Eu Robô? De quem? do fascismo


O Estado de Exceção, literalmente, robotiza as pessoas. No romance – depois filme – Eu Robô, a máquina se julga mais consciente do que o homem na avaliação político-institucional de seu Estado e, assim, resolve agir inibindo os espaços políticos de ação humana (Asimov, 2004).

Também é curiosa a lembrança de que muitos se julgam mais preparados – conscientes – do que a maioria e por isso se consideram no direito de decidir o que é melhor para os demais. Afinal, se os pais sabem o que é melhor para os filhos, os gênios ou príncipes da política pensam o mesmo em relação ao povo. Como temos visto no século XXI, alega-se eufemisticamente que para evitar o Golpe de Estado, decreta-se o Estado de Sítio.

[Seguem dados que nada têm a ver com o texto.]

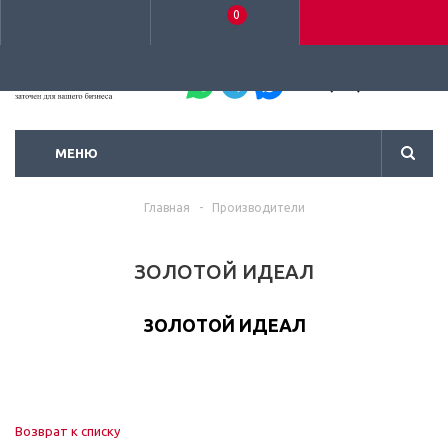
0
+7 (495) 792-93-37
МЕНЮ
Главная
-
Производители
ЗОЛОТОЙ ИДЕАЛ
ЗОЛОТОЙ ИДЕАЛ
Возврат к списку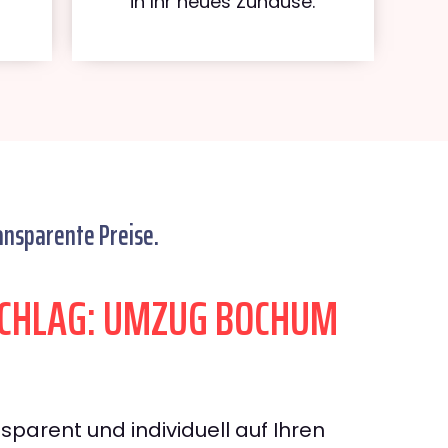
in Ihr neues Zuhause.
ansparente Preise.
CHLAG: UMZUG BOCHUM
sparent und individuell auf Ihren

Eu Robô? De quem? do fascismo - Gente de Opinião

Eu Robô – O Estado de Sítio Consciente

Este livro de Isaac Asimov, escrito em 1950, é um clássico contemporâneo da ficção que aos poucos se vê plasmado como realidade. Podemos ler o romance como se fosse uma História da Robótica — incluindo-se aí as três célebres leis da cibernética — ou como Sociologia da Ciência e da Tecnologia, sobretudo nos anos iniciais do século XXI. Neste sentido, como clássico do Século XX, na esteira da Sociologia da Ciência de Pierre Bourdieu[1], podemos destacar elementos mais pontuais, quer sejam políticos quer sejam sociais, como por exemplo:

  • p. 159 – A desesperança do sitiado: o horror irreal do pesadelo da vida social, em que se tornou o cotidiano;
  • p. 172 – A decretação do Estado de Emergência como escape ao Golpe de Estado, expediente tão em voga no curto século XXI.

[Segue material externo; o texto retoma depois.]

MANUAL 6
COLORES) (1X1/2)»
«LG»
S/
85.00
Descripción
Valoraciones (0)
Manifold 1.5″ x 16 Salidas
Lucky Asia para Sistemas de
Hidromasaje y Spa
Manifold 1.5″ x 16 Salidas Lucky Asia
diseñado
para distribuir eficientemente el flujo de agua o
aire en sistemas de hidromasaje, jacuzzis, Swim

Por outro lado, destaca-se a armadilha em que se enredou o chamado Estado Cientificista (Pisier, 2004) e a negação de direitos básicos. Neste caso, vemos confluir narrativas tradicionais do Estado apimentadas com a força das Metanarrativas do Capital: o capitalismo revela-se capaz de um aprendizado inesperado, assustador, como vemos pelo Google, em que o usuário é o trabalhador que alimenta os “buscadores”, com sua própria ação de pesquisar; empresas como Benetton e sua escola/núcleo de criatividade conquistando talentos pelo mundo todo.

A Ciência empresta seus recursos analíticos ao poder absolutista empregado atualmente no controle social, na figura do Estado Penal (Wacquant, 2003). O mesmo capital, outrora desbravador de mercados, agora por meio do aprender a aprender, consegue conjugar o poder sem adjetivos do Estado Hobbesiano com as redes/teias do rizoma presente nas tecnologias mais refinadas da telemática.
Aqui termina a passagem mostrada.